[[ Records for the task open ]]

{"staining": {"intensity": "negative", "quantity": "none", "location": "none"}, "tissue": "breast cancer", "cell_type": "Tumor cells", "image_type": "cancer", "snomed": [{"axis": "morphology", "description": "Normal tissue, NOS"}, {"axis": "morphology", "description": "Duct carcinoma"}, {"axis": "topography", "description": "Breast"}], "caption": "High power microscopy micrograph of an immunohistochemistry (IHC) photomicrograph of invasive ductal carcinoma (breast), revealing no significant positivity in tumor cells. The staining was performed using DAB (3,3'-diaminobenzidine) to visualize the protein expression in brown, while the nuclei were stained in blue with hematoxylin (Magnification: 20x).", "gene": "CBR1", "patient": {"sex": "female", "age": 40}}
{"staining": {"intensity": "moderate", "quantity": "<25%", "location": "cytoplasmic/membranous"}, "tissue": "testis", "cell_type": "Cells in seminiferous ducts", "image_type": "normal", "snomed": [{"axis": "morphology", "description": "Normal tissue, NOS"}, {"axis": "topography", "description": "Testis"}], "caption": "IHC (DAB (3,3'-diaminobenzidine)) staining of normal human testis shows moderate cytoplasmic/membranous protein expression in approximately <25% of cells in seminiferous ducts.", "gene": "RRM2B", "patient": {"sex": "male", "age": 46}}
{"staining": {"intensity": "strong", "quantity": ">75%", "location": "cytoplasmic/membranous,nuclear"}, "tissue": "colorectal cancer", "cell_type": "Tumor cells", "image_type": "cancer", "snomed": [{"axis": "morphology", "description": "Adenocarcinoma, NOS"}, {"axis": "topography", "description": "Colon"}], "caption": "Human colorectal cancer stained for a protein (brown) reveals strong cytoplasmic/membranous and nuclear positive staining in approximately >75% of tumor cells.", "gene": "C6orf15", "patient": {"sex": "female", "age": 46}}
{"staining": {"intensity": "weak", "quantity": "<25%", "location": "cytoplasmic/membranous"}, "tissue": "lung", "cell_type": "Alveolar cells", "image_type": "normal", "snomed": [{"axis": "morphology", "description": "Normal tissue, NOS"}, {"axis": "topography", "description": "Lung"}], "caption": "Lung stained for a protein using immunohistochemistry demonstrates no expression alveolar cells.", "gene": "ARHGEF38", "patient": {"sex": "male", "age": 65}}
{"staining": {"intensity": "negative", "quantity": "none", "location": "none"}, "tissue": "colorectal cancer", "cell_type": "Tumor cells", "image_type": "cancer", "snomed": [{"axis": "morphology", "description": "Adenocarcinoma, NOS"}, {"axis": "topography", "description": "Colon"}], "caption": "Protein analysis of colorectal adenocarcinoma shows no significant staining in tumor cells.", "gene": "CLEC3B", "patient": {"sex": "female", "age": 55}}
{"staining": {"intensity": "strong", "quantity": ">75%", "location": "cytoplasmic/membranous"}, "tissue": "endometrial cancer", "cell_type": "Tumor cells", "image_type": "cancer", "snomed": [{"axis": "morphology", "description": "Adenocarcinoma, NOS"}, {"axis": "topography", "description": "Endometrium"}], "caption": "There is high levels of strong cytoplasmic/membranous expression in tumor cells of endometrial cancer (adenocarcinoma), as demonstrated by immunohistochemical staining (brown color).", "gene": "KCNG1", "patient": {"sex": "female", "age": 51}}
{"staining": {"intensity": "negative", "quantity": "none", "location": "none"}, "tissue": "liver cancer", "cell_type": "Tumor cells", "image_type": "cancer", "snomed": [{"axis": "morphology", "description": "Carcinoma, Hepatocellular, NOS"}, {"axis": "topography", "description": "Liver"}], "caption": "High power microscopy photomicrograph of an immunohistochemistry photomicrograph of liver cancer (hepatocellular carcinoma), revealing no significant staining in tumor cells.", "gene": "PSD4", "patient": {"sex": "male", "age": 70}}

[[ Records for the task closed ]]

- [What you should do]:
Please reproduce each entry exactly as it appears.

- [Task solution]:
{"staining": {"intensity": "negative", "quantity": "none", "location": "none"}, "tissue": "breast cancer", "cell_type": "Tumor cells", "image_type": "cancer", "snomed": [{"axis": "morphology", "description": "Normal tissue, NOS"}, {"axis": "morphology", "description": "Duct carcinoma"}, {"axis": "topography", "description": "Breast"}], "caption": "High power microscopy micrograph of an immunohistochemistry (IHC) photomicrograph of invasive ductal carcinoma (breast), revealing no significant positivity in tumor cells. The staining was performed using DAB (3,3'-diaminobenzidine) to visualize the protein expression in brown, while the nuclei were stained in blue with hematoxylin (Magnification: 20x).", "gene": "CBR1", "patient": {"sex": "female", "age": 40}}
{"staining": {"intensity": "moderate", "quantity": "<25%", "location": "cytoplasmic/membranous"}, "tissue": "testis", "cell_type": "Cells in seminiferous ducts", "image_type": "normal", "snomed": [{"axis": "morphology", "description": "Normal tissue, NOS"}, {"axis": "topography", "description": "Testis"}], "caption": "IHC (DAB (3,3'-diaminobenzidine)) staining of normal human testis shows moderate cytoplasmic/membranous protein expression in approximately <25% of cells in seminiferous ducts.", "gene": "RRM2B", "patient": {"sex": "male", "age": 46}}
{"staining": {"intensity": "strong", "quantity": ">75%", "location": "cytoplasmic/membranous,nuclear"}, "tissue": "colorectal cancer", "cell_type": "Tumor cells", "image_type": "cancer", "snomed": [{"axis": "morphology", "description": "Adenocarcinoma, NOS"}, {"axis": "topography", "description": "Colon"}], "caption": "Human colorectal cancer stained for a protein (brown) reveals strong cytoplasmic/membranous and nuclear positive staining in approximately >75% of tumor cells.", "gene": "C6orf15", "patient": {"sex": "female", "age": 46}}
{"staining": {"intensity": "weak", "quantity": "<25%", "location": "cytoplasmic/membranous"}, "tissue": "lung", "cell_type": "Alveolar cells", "image_type": "normal", "snomed": [{"axis": "morphology", "description": "Normal tissue, NOS"}, {"axis": "topography", "description": "Lung"}], "caption": "Lung stained for a protein using immunohistochemistry demonstrates no expression alveolar cells.", "gene": "ARHGEF38", "patient": {"sex": "male", "age": 65}}
{"staining": {"intensity": "negative", "quantity": "none", "location": "none"}, "tissue": "colorectal cancer", "cell_type": "Tumor cells", "image_type": "cancer", "snomed": [{"axis": "morphology", "description": "Adenocarcinoma, NOS"}, {"axis": "topography", "description": "Colon"}], "caption": "Protein analysis of colorectal adenocarcinoma shows no significant staining in tumor cells.", "gene": "CLEC3B", "patient": {"sex": "female", "age": 55}}
{"staining": {"intensity": "strong", "quantity": ">75%", "location": "cytoplasmic/membranous"}, "tissue": "endometrial cancer", "cell_type": "Tumor cells", "image_type": "cancer", "snomed": [{"axis": "morphology", "description": "Adenocarcinoma, NOS"}, {"axis": "topography", "description": "Endometrium"}], "caption": "There is high levels of strong cytoplasmic/membranous expression in tumor cells of endometrial cancer (adenocarcinoma), as demonstrated by immunohistochemical staining (brown color).", "gene": "KCNG1", "patient": {"sex": "female", "age": 51}}
{"staining": {"intensity": "negative", "quantity": "none", "location": "none"}, "tissue": "liver cancer", "cell_type": "Tumor cells", "image_type": "cancer", "snomed": [{"axis": "morphology", "description": "Carcinoma, Hepatocellular, NOS"}, {"axis": "topography", "description": "Liver"}], "caption": "High power microscopy photomicrograph of an immunohistochemistry photomicrograph of liver cancer (hepatocellular carcinoma), revealing no significant staining in tumor cells.", "gene": "PSD4", "patient": {"sex": "male", "age": 70}}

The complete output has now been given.